Fill up each square of a $50$ by $50$ grid with an integer. Let $G$ be the configuration of $8$ squares obtained by taking a $3$ by $3$ grid and removing the central square. Given that for any such $G$ in the $50$ by $50$ grid, the sum of integers in its squares is positive, show there exist a $2$ by $2$ square such that the sum of its entries is also positive.
Problem
Source: Singapore Mathematical Olympiad 2014 Problem 4
Tags: combinatorics proposed, combinatorics
chaotic_iak
05.07.2014 12:41
Suppose the sum of the entries in any 2x2 square is negative. Observe the upper-left 4x4 square. A B C D E F G H I J K L M N O P Since the sum of each "donut" is positive, we can sum over them: $(A+B+C+G+K+J+I+E) + (B+C+D+H+L+K+J+F) +$ $(E+F+G+K+O+N+M+I) + (F+G+H+L+P+O+N+J) > 0$ $(A+D+M+P) + 2(B+C+E+H+I+L+N+O) + 3(F+G+J+K) > 0$ On the other hand, we can apply the same thing to each "box" except the center one: $(A+B+F+E) + (B+C+G+F) + (C+D+H+G) + (E+F+J+I) +$ $(G+H+L+K) + (I+J+N+M) + (J+K+O+N) + (K+L+P+O) < 0$ $(A+D+M+P) + 2(B+C+E+H+I+L+N+O) + 3(F+G+J+K) < 0$ Clearly a contradiction.
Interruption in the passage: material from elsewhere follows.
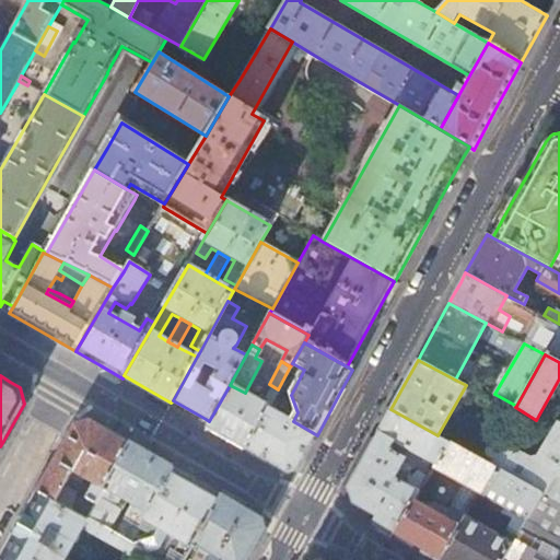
[(245,393),(230,385),(209,421),(207,427),(226,438),(245,448),(268,407),(268,406),(245,393)]
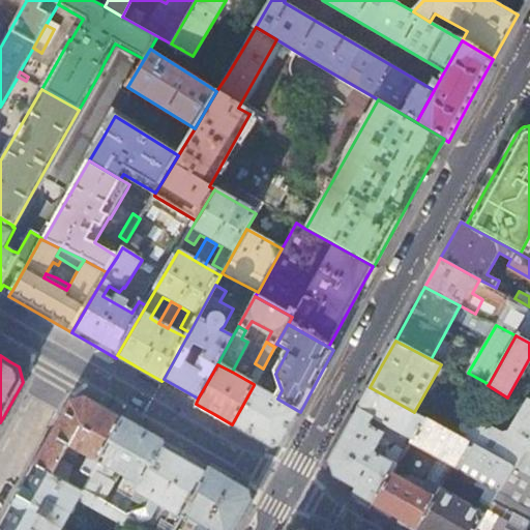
[(257,379),(254,384),(254,385),(260,389),(263,383),(257,379)]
Thus there exists a 2x2 square whose sum of entries is positive.
quangminh1173
02.09.2020 08:15
The result still holds for any two configuration $G_1, G_2$, provided the grid is large enough. Choose a pair of coordinate axes. Let the number of cells in $G_1$ and $G_2$ be $m$ and $n$ respectively. Place $G_1$ and $G_2$ in some position. Let $a_1,...,a_m$ be the centres of the cells covered by $G_1$ and $b_1,...,b_n$ be centres of the cells covered by $G_2.$ Let $G_1(b_i)$ be the position of $G_1$ after it has been translated by $b_i$ and let $P_1(b_i)$ be the corresponding sum. The sum $P_2(a_i)$ is similarly defined. It is clear that, counting multiplicity, the cells covered by $G_1$ when it is translated by the vectors $b_1,...,b_n$ are the same as the cells covered by $G_2$ when it is translated by vectors $a_1,...,a_m.$ Thus
$$\sum P_1(b_i)=\sum P_2(a_j).$$Since the LHS is positive, so is at least one of the term on the RHS.